Volunteer Terry Stanford places rocks around the base of a cross in the San Rafael Valley. Photo by Robert Gay

The multinational season of the dead is underway, a traditional time of honoring those who have gone before us. The All-Souls’ Procession in Tucson always includes honoring the crossing of migrants from life to death, after they’ve crossed a border from one nation to another. 

Red dots have been getting placed for years to mark the deaths of migrants in Arizona, first on maps, and then on artist Álvaro Enciso’s handcrafted wooden crosses in the ground. Santa Cruz County currently has 96 known death locations, with over 3,000 in Arizona, between 2001 and 2021.

Enciso calls his cross-placing project “Where Dreams Die/Donde Mueren Los Sueños.” He places an average of four crosses a week, now totaling around 900 of them. He and helpers from the Tucson Samaritans have logged tens of thousands of miles driving and walking for these placements. 

In eastern Santa Cruz County, one cross is on Upper Elgin Road and a group of five, from a high-speed car wreck, was placed along SR 82 east of Sonoita, as reported in the April 2020 PRT. Enciso has also made smaller versions of his crosses, as wall pieces, some now available at the Patagonia Trading Post. 

Recently, volunteers, including India Aubry of Voices From the Border, participated in a cross placement day in San Rafael Valley. GPS location of the places where the migrants had died was facilitated by the crew’s navigator, David Whitmer. When the spots were reached, holes got dug about a foot deep. A gallon or two of cement was poured around the base of each cross, then some dirt, then a small pile of rocks above ground. The cross was straightened, then a small rosary was hung on it, continuing a tradition begun by a monk who had worked with Enciso.

Unlike a tombstone, these memorial markers have no names, dates, sayings, or mention of relatives. No wording at all, but a focusing red dot on every one. 

The first placement site was on a slope below Parker Canyon Lake, an open, treeless spot beyond a cattle tank. It was for a 45-year-old man named Jose Carrasco Popocatl, discovered in August of last year, cause of death being “probable hyperthermia,” i.e., heat exhaustion. The remains had been found within about a day and were not decomposed. His surname comes from the Nahuatl language, almost certainly placing his origin in central or southern Mexico. 

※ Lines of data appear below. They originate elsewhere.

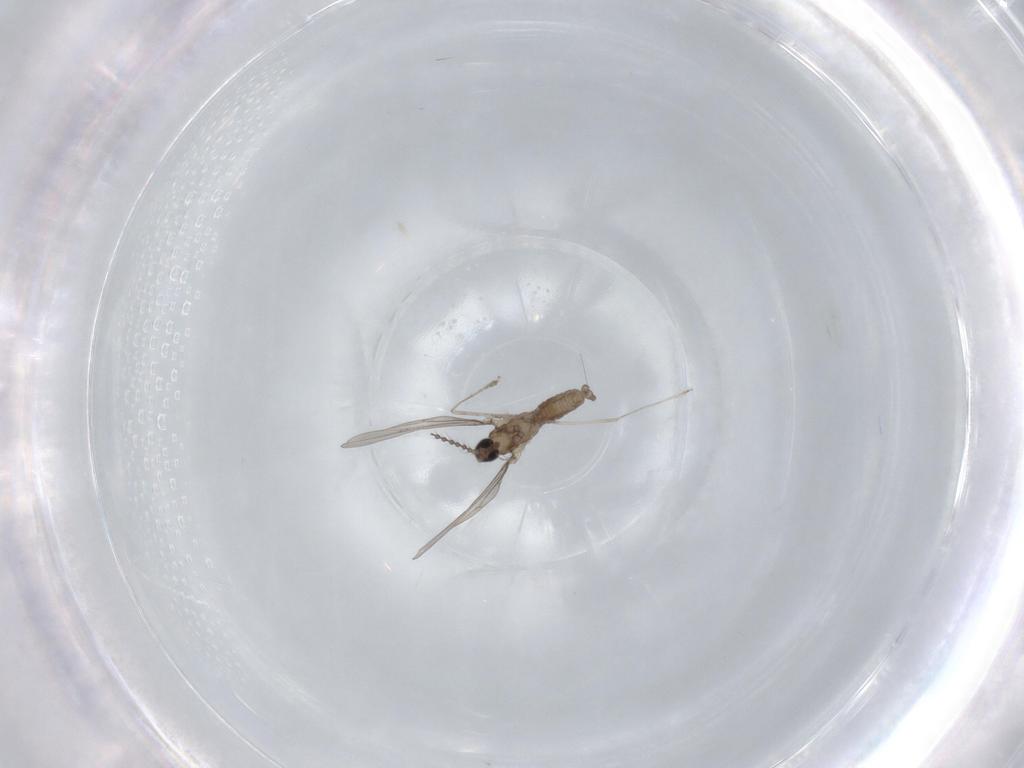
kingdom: Animalia
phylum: Arthropoda
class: Insecta
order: Diptera
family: Cecidomyiidae
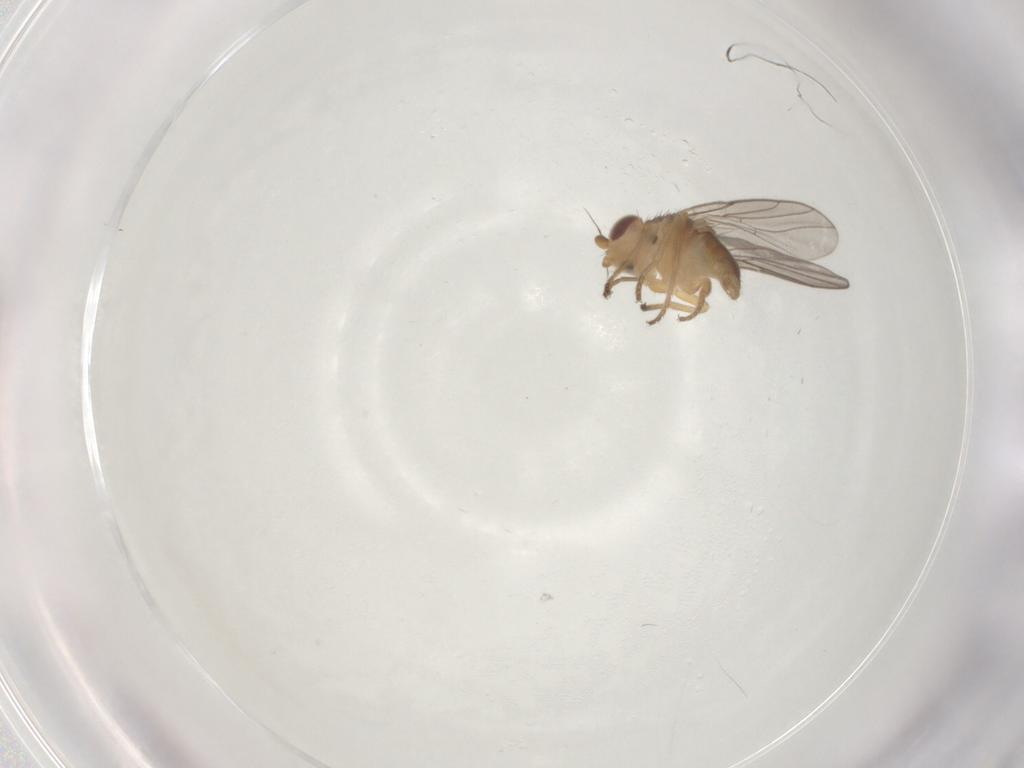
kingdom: Animalia
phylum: Arthropoda
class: Insecta
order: Diptera
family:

The second site was about a half mile north of the border, west of Lochiel. This was a replacement for an original cross that had fallen and separated. Because of recent erosion, the new cross was placed a bit further from the stream bank. This cross was for 33-year-old Jose Adrian Montenegro-Mendez, who’d been shot in the leg and was assumed to have bled to death on the spot. Enciso was not dismayed at the damage to his original cross – “If the cows don’t knock ‘em over – you know they love to scratch on things – then the termites will chew the base.” 

Enciso prefers to not be called an activist but sees himself as an artist and human being, an individual reacting viscerally to these unacknowledged deaths, driven home even further by his first direct encounter with a body in the desert. At 75, he knows he will not finish commemorating every red dot in his lifetime, but still feels called to continue. Checking off every possible site is not his goal; nor is organization-building. Instead, making and placing crosses is a remembrance process for him, each step honoring the life of the one who passed. Asked if he’d transition the work to a successor, he said “no,” that the project should evolve according to the vision of the person doing it. 

Over the last several years, the migrant death toll and Enciso’s work have both been reported on by national and international media. Broadening awareness is the real goal of the work, and he appreciates the media who’ve contacted him. For us in Santa Cruz County, the red-dot death maps make the invisible deaths visible. Enciso’s project makes it vividly clear that we move around in a growing, yet highly scattered 1,238-square mile graveyard.